Philip Morris (NYSE:PM) already made it into my 'regular' income portfolio, but the tobacco company would also be a good investment for the $100,000 high-yield income portfolio, HYIP, that I started in February. The reason: Philip Morris had an excellent first quarter that makes appetite for more. If Philip Morris's cash flow yield increases to 5% -- a key investment requirement for the high-yield income portfolio -- the tobacco company has a good shot of being included in that portfolio.
But first things first. Philip Morris is off to a good start to the year with strong first quarter results that beat consensus estimates by a wide margin.
In the first quarter of 2015, Philip Morris said it had net revenues excluding excise taxes of $6.62 billion, down 4.4% year-over-year. PMI's net revenues in the European Union were down 6.0% in the first quarter, in Eastern Europe/Middle East/Africa they were down 8.3% and in Asia 1.2%. Positive growth came from Latin America & Canada with 1.8% higher year-over-year net revenues. With revenues falling across most geographies, why would I think results were quite good?
Because on a forex-adjusted basis, PMI's net revenues actually increased 9.2% year-over-year.
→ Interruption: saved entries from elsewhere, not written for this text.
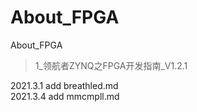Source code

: # About_FPGA  
About_FPGA  
>1_领航者ZYNQ之FPGA开发指南_V1.2.1   
 
2021.3.1 add breathled.md  
2021.3.4 add mmcmpll.md  
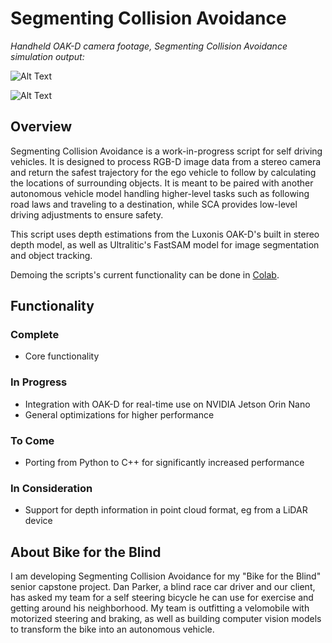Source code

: # Segmenting Collision Avoidance
_Handheld OAK-D camera footage, Segmenting Collision Avoidance simulation output:_

![Alt Text](https://github.com/LindenAdamson/SegmentingCollisionAvoidance/blob/main/scripts/gifs/run1.gif)

![Alt Text](https://github.com/LindenAdamson/SegmentingCollisionAvoidance/blob/main/scripts/gifs/run2.gif)

## Overview
Segmenting Collision Avoidance is a work-in-progress script for self driving vehicles. It is designed to process RGB-D image data from a stereo camera and return the safest trajectory for the ego vehicle to follow by calculating the locations of surrounding objects. It is meant to be paired with another autonomous vehicle model handling higher-level tasks such as following road laws and traveling to a destination, while SCA provides low-level driving adjustments to ensure safety.

This script uses depth estimations from the Luxonis OAK-D's built in stereo depth model, as well as Ultralitic's FastSAM model for image segmentation and object tracking.

Demoing the scripts's current functionality can be done in [Colab](https://colab.research.google.com/drive/1RuYl2oYogi_rdPMVeIv6bfQhAwWUqGbg?usp=sharing).
## Functionality
### Complete
- Core functionality
### In Progress
- Integration with OAK-D for real-time use on NVIDIA Jetson Orin Nano
- General optimizations for higher performance
### To Come
- Porting from Python to C++ for significantly increased performance
### In Consideration
- Support for depth information in point cloud format, eg from a LiDAR device 
## About Bike for the Blind
I am developing Segmenting Collision Avoidance for my "Bike for the Blind" senior capstone project. Dan Parker, a blind race car driver and our client, has asked my team for a self steering bicycle he can use for exercise and getting around his neighborhood. My team is outfitting a velomobile with motorized steering and braking, as well as building computer vision models to transform the bike into an autonomous vehicle.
As we all know by now, the U.S. Dollar appreciated against most other major currencies in the first quarter, which negatively affected Philip Morris's first quarter revenue growth. However, currency effects say nothing about the performance of an international business. Adjusted for currency effects, Philip Morris did actually a pretty solid job. The tobacco company also beat the consensus revenue estimate of $6.13 billion.
Positive pricing across regions and a net increase in cigarette shipment volumes helped Philip Morris in the first quarter and contributed to Philip Morris's taking on an optimistic outlook for 2015 by raising its earnings guidance.
In the first quarter, PMI saw a 1.4% year-over-year net increase in cigarette shipments across geographies to 198.8 billion units.
Source: Philip Morris First Quarter Earnings Release
Net earnings attributable to PMI fell 4.3% year-over-year from $1.88 billion, $1.18 per diluted share, in 1Q 2014 to $1.80 billion, $1.16 per diluted share, in 1Q 2015. Philip Morris reported an adjusted diluted EPS of $1.16 compared against $1.19 in the year ago quarter. The Street was expecting earnings of $1.01 per share. Excluding currency effects, Philip Morris's adjusted earnings per share actually increased 23.5% year-over-year from $1.19 last year to $1.47 per share.
Increased outlook supports dividend growth story
The momentum Philip Morris and other tobacco companies experienced in the first quarter in terms of pricing tailwinds and improved shipping volumes is surely welcomed by investors who see rising dividends on the horizon. Philip Morris fueled those expectations when it increased its 2015 earnings guidance.
In February 2015, Philip Morris guided for earnings per share of $4.27-4.37. In its first quarter 2015 earnings release, Philip Morris said it now projects an EPS range of $4.32-4.42.
Surprisingly strong first quarter revenues on a FX-corrected basis, adjusted earnings and a raised profit outlook were met with excitement: Investors sent Philip Morris's shares up more than 8% on April 16, 2015. New highs may be just around the corner for PM's shares if Philip Morris continues to report first quarter-like results throughout the year.
Source: StockCharts.com
An investment in Philip Morris makes sense for two reasons: Most obviously, a key reason to own the tobacco company is the low-risk dividend. Philip Morris pays shareholders $1.00 a quarter per share, for a 4.83% dividend yield. Since Philip Morris has regularly grown its dividend in the past, continued dividend growth is an almost certainty. In fact, a 5% yield could be within the realms of possibility.
Yet another reason to own Philip Morris is because the stock retains potential for capital growth. I estimate Philip Morris to have an intrinsic value of approximately $102 per share, which implies 23% upside based on Friday's closing price of $82.75.
Your Takeaway
The market welcomed Philip Morris's first quarter results by sending shares through the roof. The tobacco company is an attractive income vehicle despite the increased share price after the first quarter earnings release: First, Philip Morris fetches a price well below my estimated intrinsic value, $102 per share, and secondly, PM's dividend yield approaching 5% is nothing to scoff at either. Job well done Philip Morris. Long PMI.